What is ALS: Amyotrophic Lateral Sclerosis

Amyotrophic lateral sclerosis (ALS), also known as Lou Gehrig’s disease

It is a progressive neurodegenerative disease that affects nerve cells in the brain and spinal cord. It leads to the death of motor neurons, which are responsible for controlling voluntary muscle movement. As the disease progresses, people lose the ability to move their muscles, including the muscles used for breathing.

The exact cause of it is unknown, but it is thought to be a combination of genetic and environmental factors. Some genes have been linked to an increased risk of it, but these genes only account for a small percentage of cases. Environmental factors that may increase the risk include exposure to heavy metals, pesticides, and certain chemicals.

The symptoms of ALS can vary from person to person, but the most common early symptoms are:

  • Muscle weakness in the arms or legs
  • Slurred speech
  • Difficulty swallowing
  • Muscle twitching
  • Fatigue

As the disease progresses, people with this disease may experience:

  • Difficulty breathing
  • Difficulty chewing and swallowing
  • Muscle cramps and spasms
  • Weight loss
  • Depression
  • Anxiety

There is no cure for ALS, but there are treatments that can help to manage the symptoms.
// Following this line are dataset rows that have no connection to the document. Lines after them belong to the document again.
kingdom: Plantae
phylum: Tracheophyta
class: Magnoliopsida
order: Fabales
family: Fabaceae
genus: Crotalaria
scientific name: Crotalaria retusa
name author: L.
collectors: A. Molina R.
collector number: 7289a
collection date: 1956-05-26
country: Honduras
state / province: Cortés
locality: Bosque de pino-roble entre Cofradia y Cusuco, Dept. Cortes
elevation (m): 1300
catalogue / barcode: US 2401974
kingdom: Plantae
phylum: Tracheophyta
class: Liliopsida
These treatments include:

  • Riluzole (Rilutek): This medication can slow the progression of this disease by a few months.
  • Physical therapy: This can help to maintain muscle strength and range of motion.
  • Speech therapy: This can help to improve communication skills.
  • Swallowing therapy: This can help to prevent aspiration pneumonia.
  • Palliative care: This can help to manage pain and other symptoms, and provide emotional support for the person with this disease and their loved ones.

Researchers are working on new treatments for ALS, but there is no guarantee that a cure will be found anytime soon. In the meantime, it is important to support people and their loved ones through this difficult disease.